Гитарист

На модерации Отложенный

Это случилось в 59-м году. Я работал в "Литературной газете". У меня уже были первые песенки и первая широкая известность в узком кругу. Это очень вдохновляло меня. Я очень старался понравиться именно им, моим литературным друзьям. Один из них, назовём его Павлом, позвал меня на свой день рождения. Были приглашены и некоторые другие сотрудники нашего отдела литературы.

Я отправился к Павлу, конечно, вместе с гитарой и со своим ближайшим другом тех лет, начинающим писателем Владимиром Максимовым. Мы добрались до Плющихи, нашли дом. Нам открыли дверь. Гостей уже было в избытке, и наши уже были здесь.

И вот мы вошли в комнату и начали рассаживаться за уже накрытым столом. Слышался обычный возбуждённый галдёж, затем в него вмешался плеск разливаемого в бокалы шампанского, затем прозвучал тост в честь пунцового именинника... И звон стекла, и кряканье, и вздохи - и вдруг тишина и сосредоточенное поедание праздничных прлестей, и восторженные восклицания, и, в общем, как обычно, удовлетворённое журчание голосов, этакий ручеёк, постепенно, от тоста к тосту, превращающийся в мощный поток.

В доме Павла я был впервые, и родственники его были мне незнакомы. Судя по их лицам и разговорам, простые милые люди, в основном из московских работяг. Они и преобладали за столом. А наших было мало, и они, конечно, старались не очень-то "высовываться" и не нарушать господствующего климата своим интеллектуальным вздором. Так, нашёптывали друг другу всякие остроты и посмеивались украдкой. Только Володя Максимов был мрачен.

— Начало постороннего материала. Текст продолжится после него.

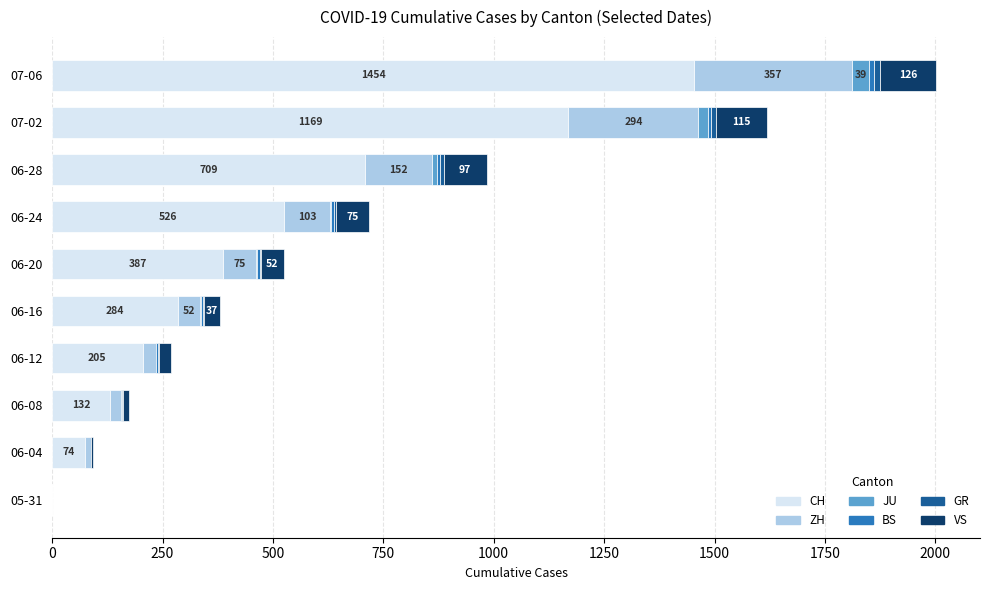

At which label does CH reach its peak?

07-06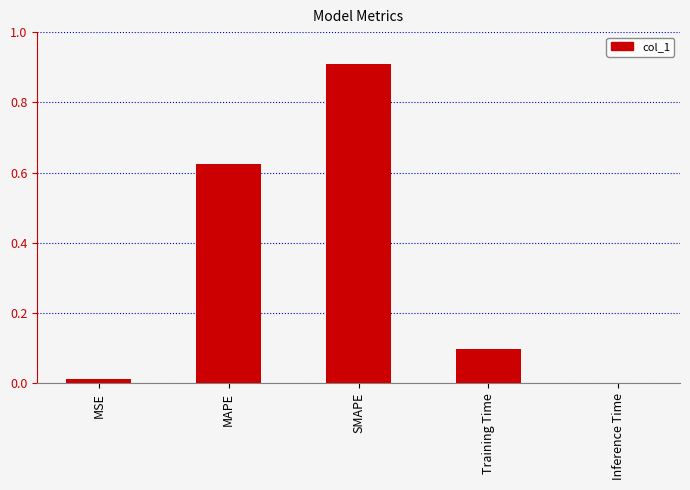

The value at Training Time is 0.2. True or false?

False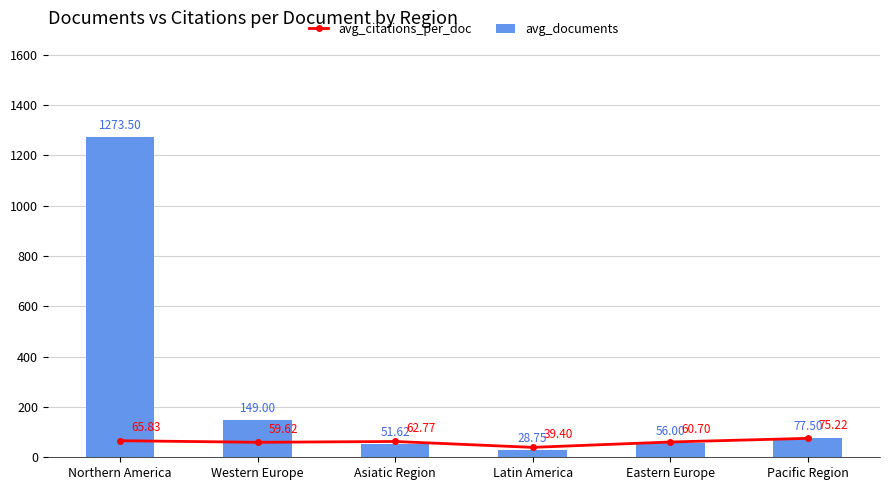

Where is avg_documents nearest to the value 651?

Western Europe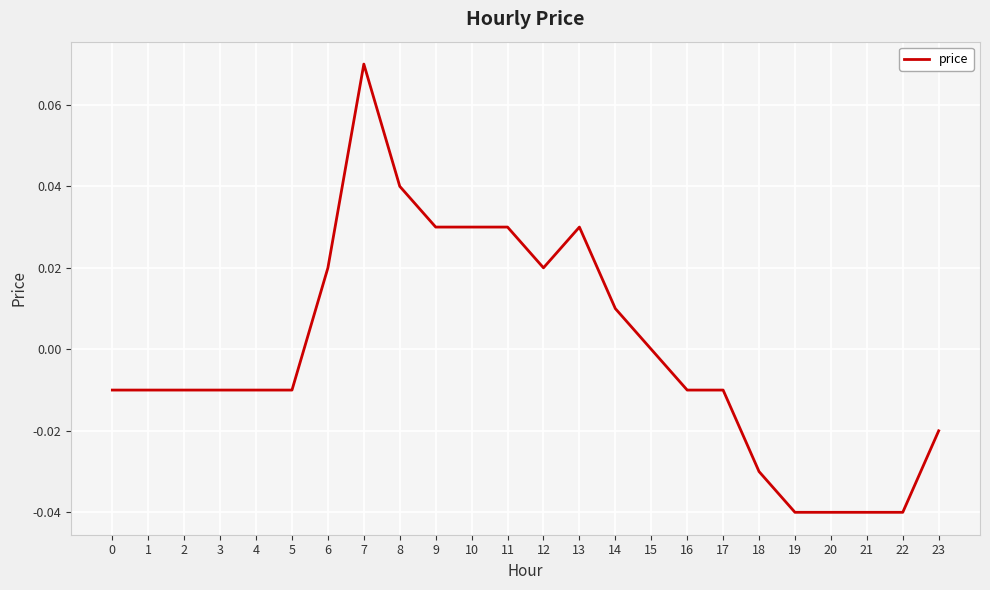

Which category has the highest value across all series?

7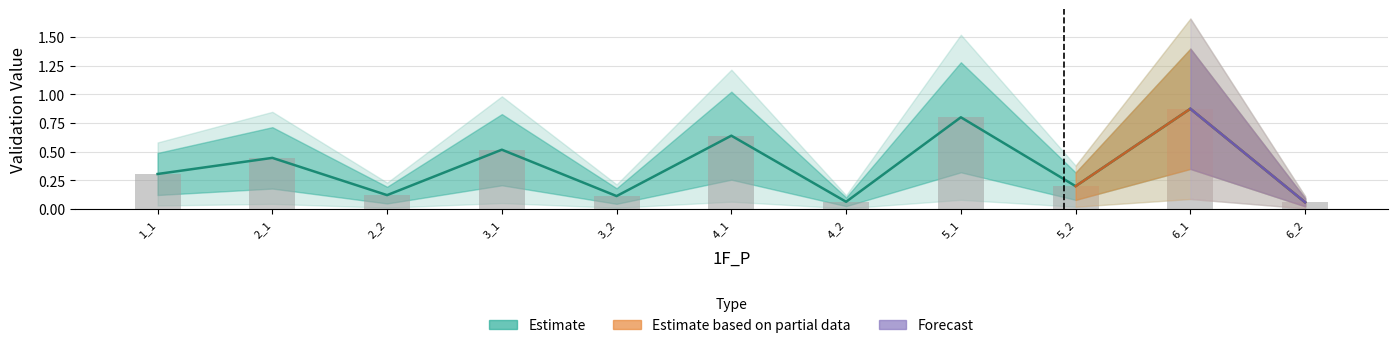

What is the average value?

0.4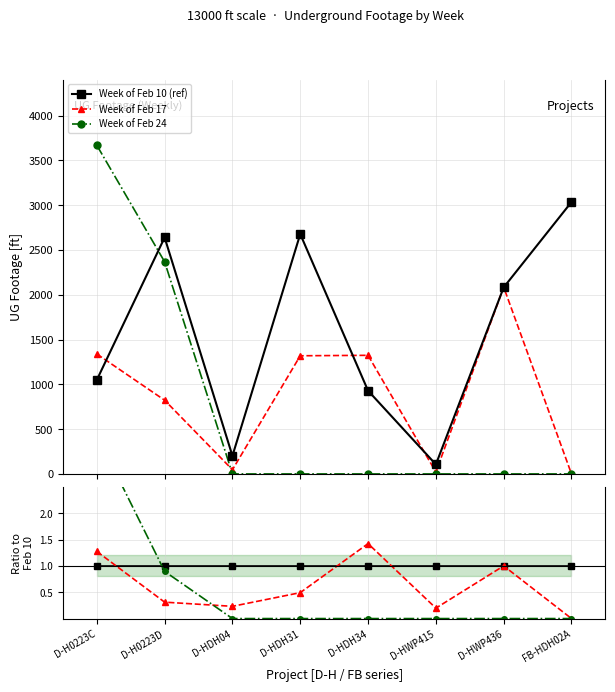

At which label is Week of Feb 24 closest to 1?

D-H0223D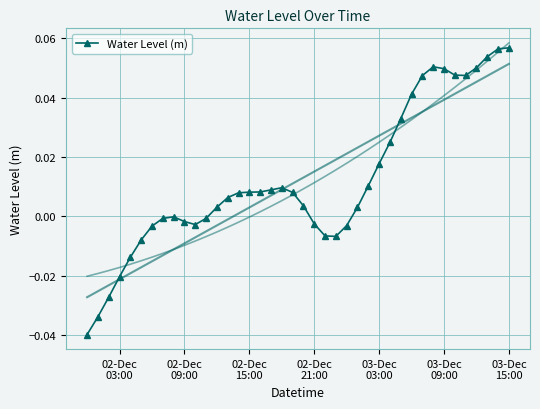

True or false: Water Level (m) has more than 1 points higher than both neighbors.

True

Наконец, когда было достаточно выпито и съедено, отяжелевшие гости потянулись в соседнюю комнату. Мои подмигивали мне многозначительно. Я шёл и и понимал, что, по установившейся традиции, предстоит петь. Меня это радовало. Я начал привыкать к интересу, который проявляли к моим песням мои друзья. Рядом двигался хмурый Максимов. Пока мы сидели за столом, я, зная о его пристрастии к спиртному, подумал, что наступил этот час и потому он так мрачен.

Но оказалось, что он трезв, трезвее меня и всех остальных, и это было непонятно.

В тесной комнате кто сидел, кто стоял. Мне подали гитару. Все замерли. Я чувствовал себя приподнято, хотя и волновался: очень хотел угодить слушателям.

- Что же мне вам спеть? - спросил я, перебирая струны, - что-то сразу и не соображу... - Может быть, "Сапоги"? - спросил кто-то из своих. Я подумал, что "Песенка о сапогах" - это военное. Это не ко дню рождения... И посмотрел на Максимова. Он был мрачен.

- Ну, "Неистов и упрям" - подсказали снова.

Нет, - сказал я, - начну-ка с "Последнего троллейбуса"... Всё-таки московская тема...

Я стал перебирать струны. Одна фальшивила. Принялся настраивать. Было тихо. Правда в соседней комнате звенела посуда: там суетились, приводя стол в порядок.

"Когда мне невмочь пересилить беду..." - запел я. Максимов опустил голову. Выпевая, я подумал, что следующей будет "Песенка о Лёньке Королёве". Да-да, подумал я, хоть и военная, но всё-таки московская. Я пел и попутно обмозговывал свой небогатый репертуар. И вот конец:"...и боль, что скворчёнком стучала в виске, стихает..." - и последний аккорд. Кто-то из своих захлопал. И вдруг из дальнего угла крикнули требовательно:"Весёлую давай! Цыганочку!"

 -"Цыганочку!" - загудели гости, и кто-то затянул "Ехал на ярмарку ухарь-купец"...

Я не понимал, что происходит. Стоял, обнимая гитару. Тут ко мне подскочил Максимов, дёрнул меня за руку и прошипел: - Пошли отсюда! - и повёл меня насильно в прихожую. - Давай одевайся! Скорей, скорей. Пошли отсюда!..

Мы вышли из квартиры. Голова гудела.

- Я не хотел тебе говорить, - сказал, кипя, Максимов уже на ночной улице, - когда мы пришли, там, на столике в прихожей, лежал список гостей, и возле твоей фамилии было написано - "гитарист".